Vatica vinosa
- Conservation status: Near Threatened (IUCN 3.1)

Scientific classification
- Kingdom: Plantae
- Clade: Embryophytes
- Clade: Tracheophytes
- Clade: Spermatophytes
- Clade: Angiosperms
- Clade: Eudicots
- Clade: Rosids
- Order: Malvales
- Family: Dipterocarpaceae
- Genus: Vatica
- Species: V. vinosa
- Binomial name: Vatica vinosa P.S.Ashton

= Vatica vinosa =

- Genus: Vatica
- Species: vinosa
- Authority: P.S.Ashton
- Conservation status: NT

Species of tree

Vatica vinosa is a tree in the family Dipterocarpaceae, native to Borneo. The specific epithet vinosa means 'grape-coloured', referring to the hairs covering various parts of the plant.

==Description==
Vatica vinosa grows up to 30 m tall, with a trunk diameter of up to 40 cm. Its coriaceous leaves are blue-green with purple veins, are shaped elliptic to lanceolate and measure up to 15 cm long. The inflorescences bear cream flowers.

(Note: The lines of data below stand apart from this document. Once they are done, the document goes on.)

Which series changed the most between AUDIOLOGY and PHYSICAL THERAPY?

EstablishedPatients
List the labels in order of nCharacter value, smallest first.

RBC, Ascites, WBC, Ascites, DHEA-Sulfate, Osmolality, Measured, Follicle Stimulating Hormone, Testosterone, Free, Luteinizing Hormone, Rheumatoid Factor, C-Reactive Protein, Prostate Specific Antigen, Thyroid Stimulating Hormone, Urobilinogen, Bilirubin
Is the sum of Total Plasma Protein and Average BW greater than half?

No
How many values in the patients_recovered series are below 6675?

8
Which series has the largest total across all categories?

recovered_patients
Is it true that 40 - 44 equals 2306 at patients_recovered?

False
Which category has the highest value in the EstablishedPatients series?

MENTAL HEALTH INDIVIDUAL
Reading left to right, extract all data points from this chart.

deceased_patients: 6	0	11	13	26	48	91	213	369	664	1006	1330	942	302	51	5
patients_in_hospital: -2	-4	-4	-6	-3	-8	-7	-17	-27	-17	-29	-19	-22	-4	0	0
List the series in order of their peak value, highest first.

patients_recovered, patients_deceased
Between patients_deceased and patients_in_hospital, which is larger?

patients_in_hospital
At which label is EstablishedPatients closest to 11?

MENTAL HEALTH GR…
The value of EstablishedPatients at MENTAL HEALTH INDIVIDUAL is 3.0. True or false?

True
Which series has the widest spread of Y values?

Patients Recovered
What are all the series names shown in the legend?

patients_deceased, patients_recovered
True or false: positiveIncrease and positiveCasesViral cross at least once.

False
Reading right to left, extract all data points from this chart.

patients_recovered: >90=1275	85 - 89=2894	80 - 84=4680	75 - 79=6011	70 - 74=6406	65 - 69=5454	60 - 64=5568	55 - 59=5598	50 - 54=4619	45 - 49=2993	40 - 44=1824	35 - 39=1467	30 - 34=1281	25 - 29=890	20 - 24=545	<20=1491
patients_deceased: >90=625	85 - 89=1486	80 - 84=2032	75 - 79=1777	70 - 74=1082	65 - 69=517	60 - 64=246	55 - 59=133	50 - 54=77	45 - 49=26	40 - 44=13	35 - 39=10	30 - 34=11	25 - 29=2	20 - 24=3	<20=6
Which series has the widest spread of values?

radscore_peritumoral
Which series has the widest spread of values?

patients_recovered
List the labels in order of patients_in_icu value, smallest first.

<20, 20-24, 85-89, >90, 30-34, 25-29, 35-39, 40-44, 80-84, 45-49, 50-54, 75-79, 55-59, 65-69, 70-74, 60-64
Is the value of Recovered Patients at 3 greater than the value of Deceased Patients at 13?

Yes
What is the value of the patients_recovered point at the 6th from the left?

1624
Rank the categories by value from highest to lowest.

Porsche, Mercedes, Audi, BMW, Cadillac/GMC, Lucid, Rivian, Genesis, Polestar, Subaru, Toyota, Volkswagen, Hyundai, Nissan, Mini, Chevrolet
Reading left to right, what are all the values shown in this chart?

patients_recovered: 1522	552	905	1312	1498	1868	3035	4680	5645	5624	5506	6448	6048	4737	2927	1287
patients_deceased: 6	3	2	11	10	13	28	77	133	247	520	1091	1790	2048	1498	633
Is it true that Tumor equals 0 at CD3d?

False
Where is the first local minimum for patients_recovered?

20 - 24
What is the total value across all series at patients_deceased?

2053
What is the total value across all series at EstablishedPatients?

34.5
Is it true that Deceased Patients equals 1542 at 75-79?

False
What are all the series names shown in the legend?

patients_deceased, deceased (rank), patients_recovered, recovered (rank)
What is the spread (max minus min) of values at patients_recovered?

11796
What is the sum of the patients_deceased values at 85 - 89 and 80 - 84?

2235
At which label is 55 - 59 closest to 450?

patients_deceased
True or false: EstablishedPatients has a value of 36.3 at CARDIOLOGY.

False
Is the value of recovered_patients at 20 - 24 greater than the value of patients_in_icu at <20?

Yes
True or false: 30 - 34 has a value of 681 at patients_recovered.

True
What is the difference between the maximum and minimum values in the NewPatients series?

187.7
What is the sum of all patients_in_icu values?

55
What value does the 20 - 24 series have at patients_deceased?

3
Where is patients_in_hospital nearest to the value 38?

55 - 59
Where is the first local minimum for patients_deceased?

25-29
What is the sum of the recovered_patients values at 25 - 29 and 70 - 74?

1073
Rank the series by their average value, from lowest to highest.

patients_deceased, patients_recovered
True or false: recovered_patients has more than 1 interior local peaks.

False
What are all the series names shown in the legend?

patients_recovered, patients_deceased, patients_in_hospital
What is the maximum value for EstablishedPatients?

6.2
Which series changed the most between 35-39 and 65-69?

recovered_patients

==Distribution and habitat==
Vatica vinosa is endemic to Borneo. Its habitat is mixed dipterocarp forest, at elevations to 300 m.

==Conservation==
Vatica vinosa has been assessed as near threatened on the IUCN Red List. It is threatened mainly by conversion of land for agriculture and plantations. It is also threatened by logging for its timber.